Provided data:
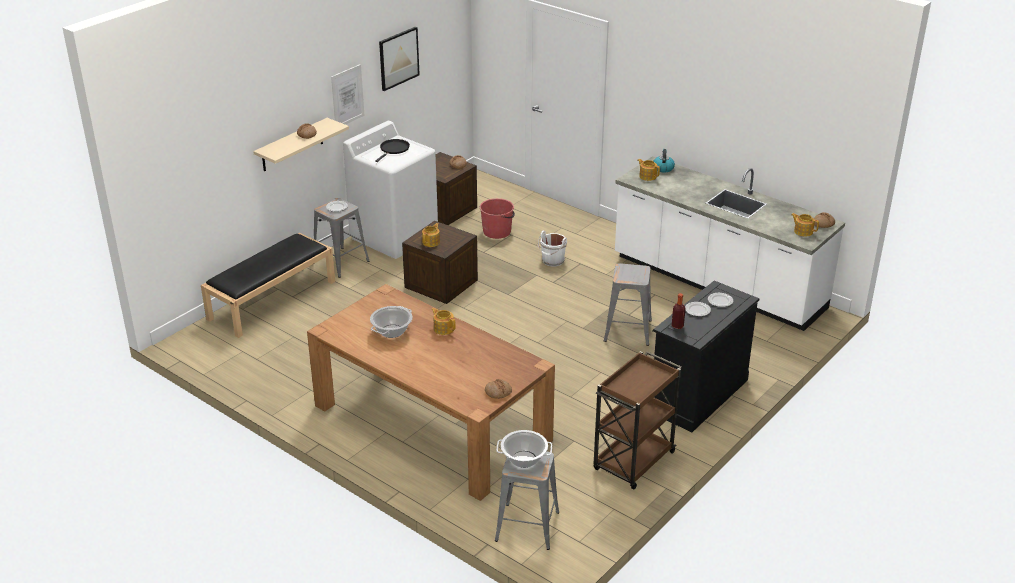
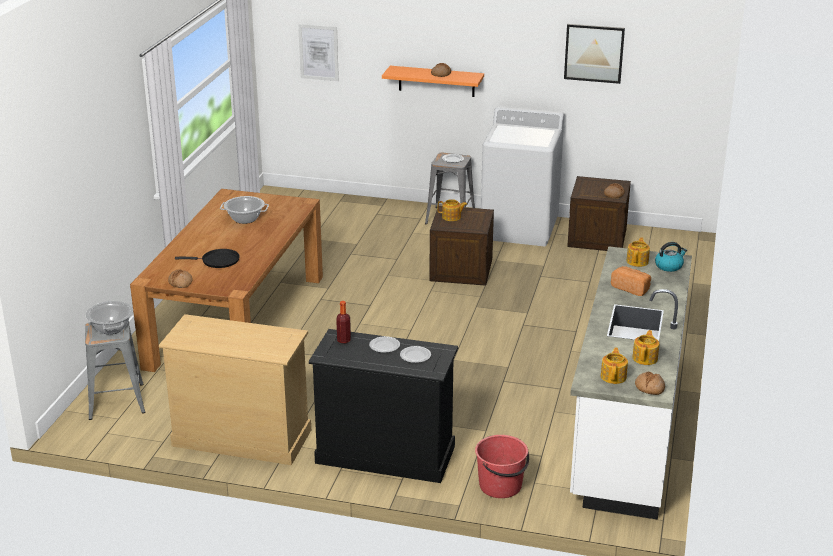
camera: 65 degrees right, 5 degrees down
(272, 299) = (364, 207): black bench -> none
(292, 145) = (436, 81): beige shelf -> orange shelf
(347, 96) = (514, 63): picture -> picture (318, 52)
(394, 149) = (527, 133): black frying pan -> black frying pan (217, 261)
(443, 328) = (265, 238): teapot -> teapot (645, 358)
(497, 231) = (587, 273): red bucket -> red bucket (501, 486)
(552, 261) = (563, 315): white bucket -> none
(628, 330) = (472, 387): grey stool -> none
(633, 462) = (242, 437): brown cart -> beige dresser
(686, 190) = (631, 288): none -> bread

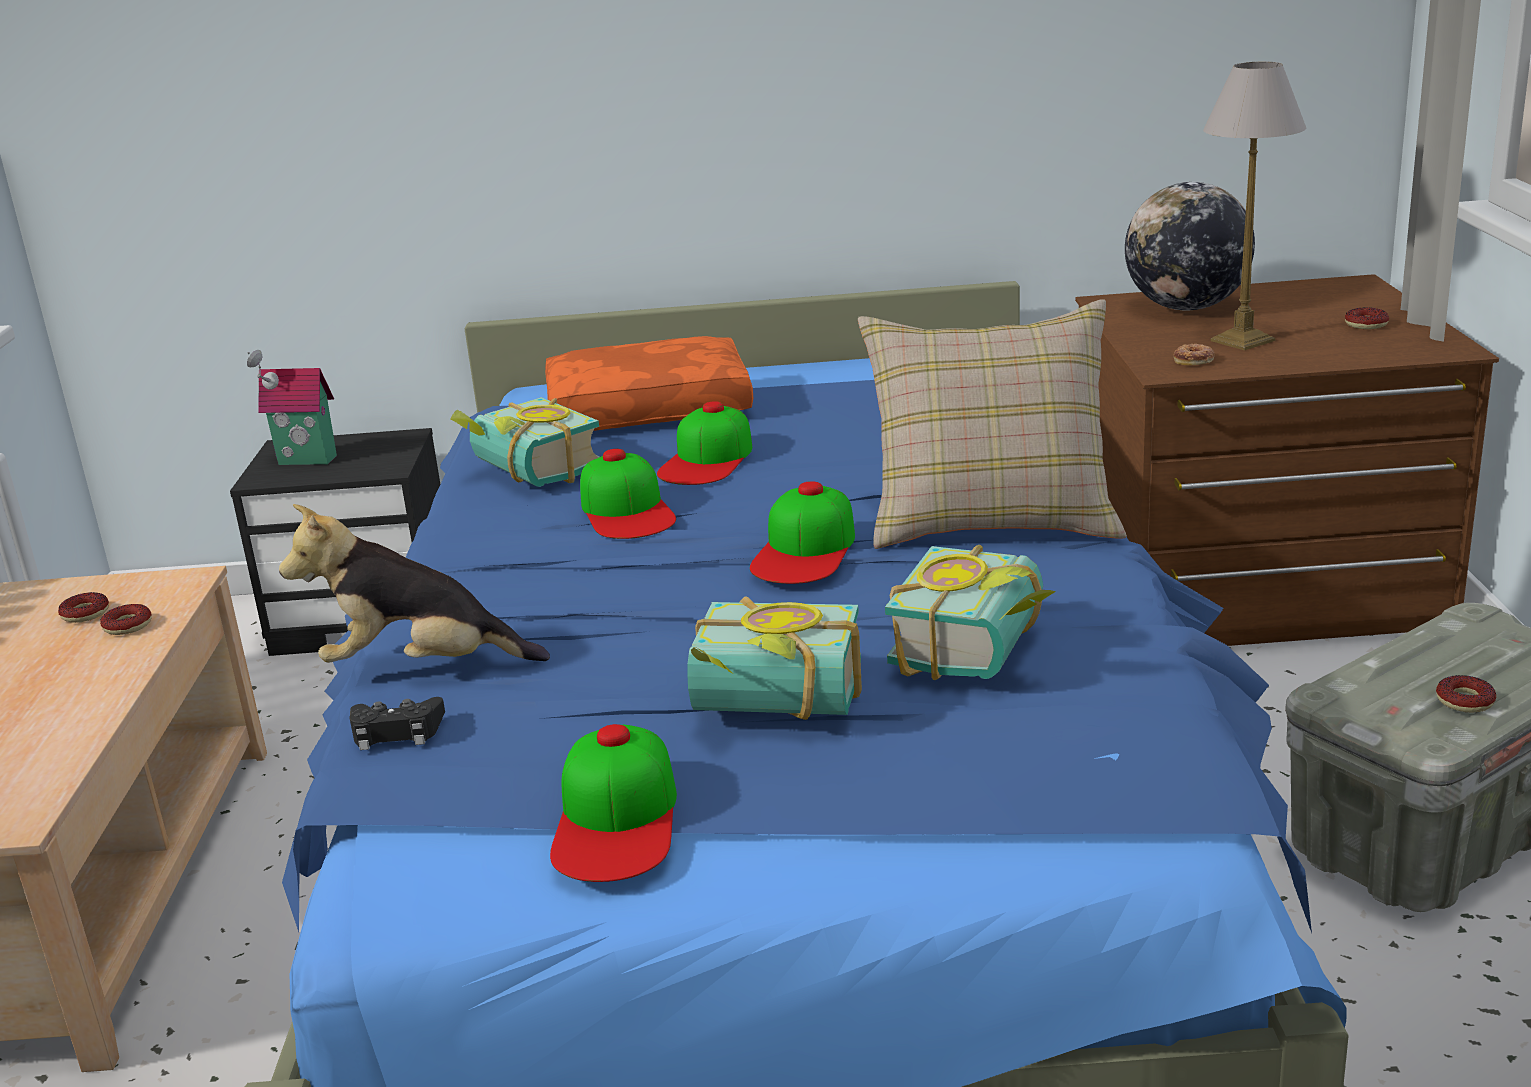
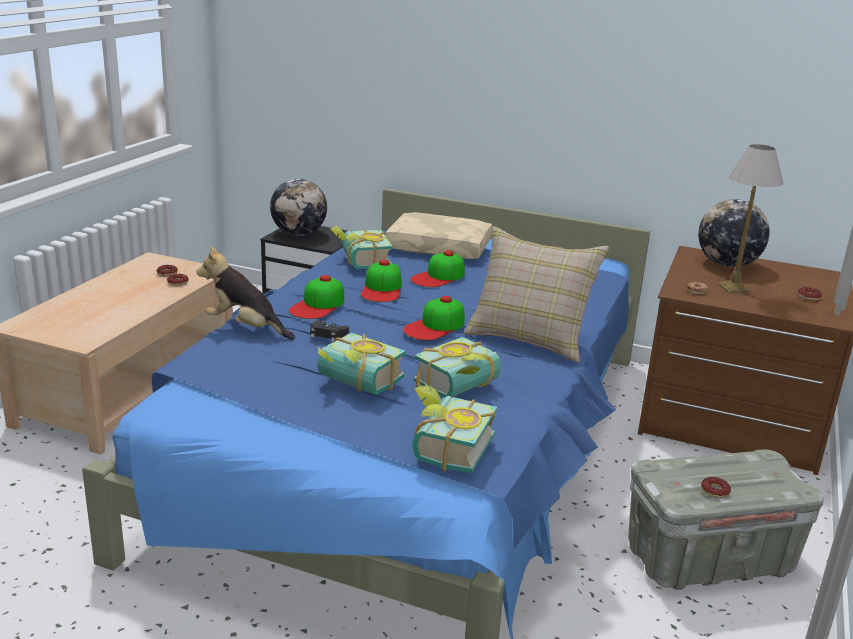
camera: 20 degrees right, 0 degrees up
(305, 461) = (299, 234): toy house -> globe
(396, 732) = (214, 349): black game controller -> black game controller (327, 334)
(617, 819) = (258, 405): cap -> cap (318, 305)
(650, 408) = (440, 247): orange pillow -> beige pillow
(1079, 776) = (445, 448): none -> book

How to complete this task:
Once the pictures are set aside, repeat the data above exactly as written.

Expected answer:
camera: 65 degrees right, 5 degrees down
(272, 299) = (364, 207): black bench -> none
(292, 145) = (436, 81): beige shelf -> orange shelf
(347, 96) = (514, 63): picture -> picture (318, 52)
(394, 149) = (527, 133): black frying pan -> black frying pan (217, 261)
(443, 328) = (265, 238): teapot -> teapot (645, 358)
(497, 231) = (587, 273): red bucket -> red bucket (501, 486)
(552, 261) = (563, 315): white bucket -> none
(628, 330) = (472, 387): grey stool -> none
(633, 462) = (242, 437): brown cart -> beige dresser
(686, 190) = (631, 288): none -> bread

camera: 20 degrees right, 0 degrees up
(305, 461) = (299, 234): toy house -> globe
(396, 732) = (214, 349): black game controller -> black game controller (327, 334)
(617, 819) = (258, 405): cap -> cap (318, 305)
(650, 408) = (440, 247): orange pillow -> beige pillow
(1079, 776) = (445, 448): none -> book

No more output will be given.